# New slingshot - natural fork + new concept



## Max (Mar 28, 2011)

So its my third natural slingshot. I made the fork out of eucalyptus branch (sick one)ץ
I used triple 27cm X 2cm length and thickness gray theraband on each side and the leather i took out of my working boots.
the fork itself is very small but very convenient for holding.
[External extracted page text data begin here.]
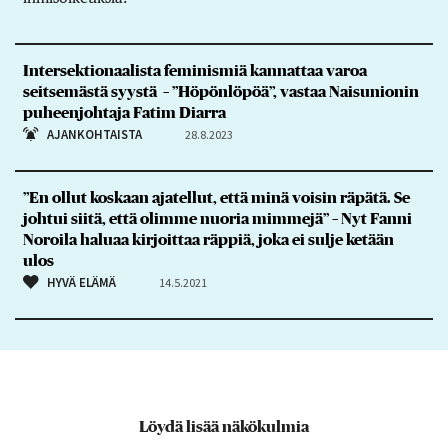
Intersektionaalista feminismiä kannattaa varoa
seitsemästä syystä – ”Höpönlöpöä”, vastaa Naisunionin
puheenjohtaja Fatim Diarra
AJANKOHTAISTA
28.8.2023
”En ollut koskaan ajatellut, että minä voisin räpätä. Se
johtui siitä, että olimme nuoria mimmejä” – Nyt Fanni
Noroila haluaa kirjoittaa räppiä, joka ei sulje ketään
ulos
HYVÄ ELÄMÄ
14.5.2021
Löydä lisää näkökulmia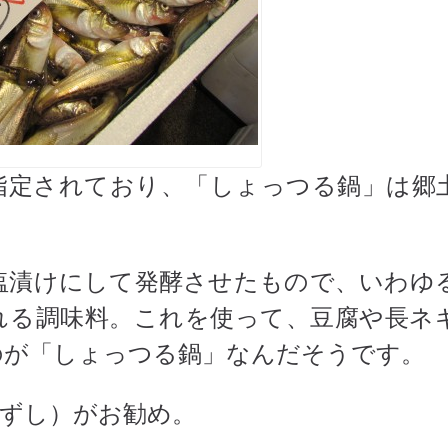
指定されており、「しょっつる鍋」は郷
塩漬けにして発酵させたもので、いわゆ
れる調味料。これを使って、豆腐や長ネ
のが「しょっつる鍋」なんだそうです。
いずし）がお勧め。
heres somr pictures, hope u would like it.


----------



## NaturalFork (Jan 21, 2010)

It doesnt get much better than that. I really like it!


----------



## mckee (Oct 28, 2010)

That looks good!


----------



## mckee (Oct 28, 2010)

That looks good!


----------



## Tex-Shooter (Dec 17, 2009)

What happens if the wood splits? -- Tex-Shooter


----------



## M.J (Nov 1, 2010)

Tex-Shooter said:


> What happens if the wood splits? -- Tex-Shooter











Correct me if I'm wrong, but isn't eucalyptus pretty soft? How long are the threads on those rings? Are they epoxied in?
Don't get me wrong, I'm a believer in the concept. My favorite shooter is an oak boardcut with screwed in rings. Just trying to make sure you've covered all bases.


----------



## Dan the Slingshot Man (Nov 21, 2010)

very nice looking


----------



## Dayhiker (Mar 13, 2010)

Other than using the rings in soft wood and if you didn't use super-glue or epoxy to hold them in,







that's a charming little slingshot -- provided you only use light elastic with it.


----------



## philly (Jun 13, 2010)

Nice fork, heed the advice of the guys that know, safety first. Very well done, nice carving.
Philly


----------



## Max (Mar 28, 2011)

thanks for the comments guys! You brought up important issues. I will make some new forks with these concept (for bands ads tubing aswell) and maybe post it later


----------



## e~shot (Jun 3, 2010)

Looks nice, good job!


----------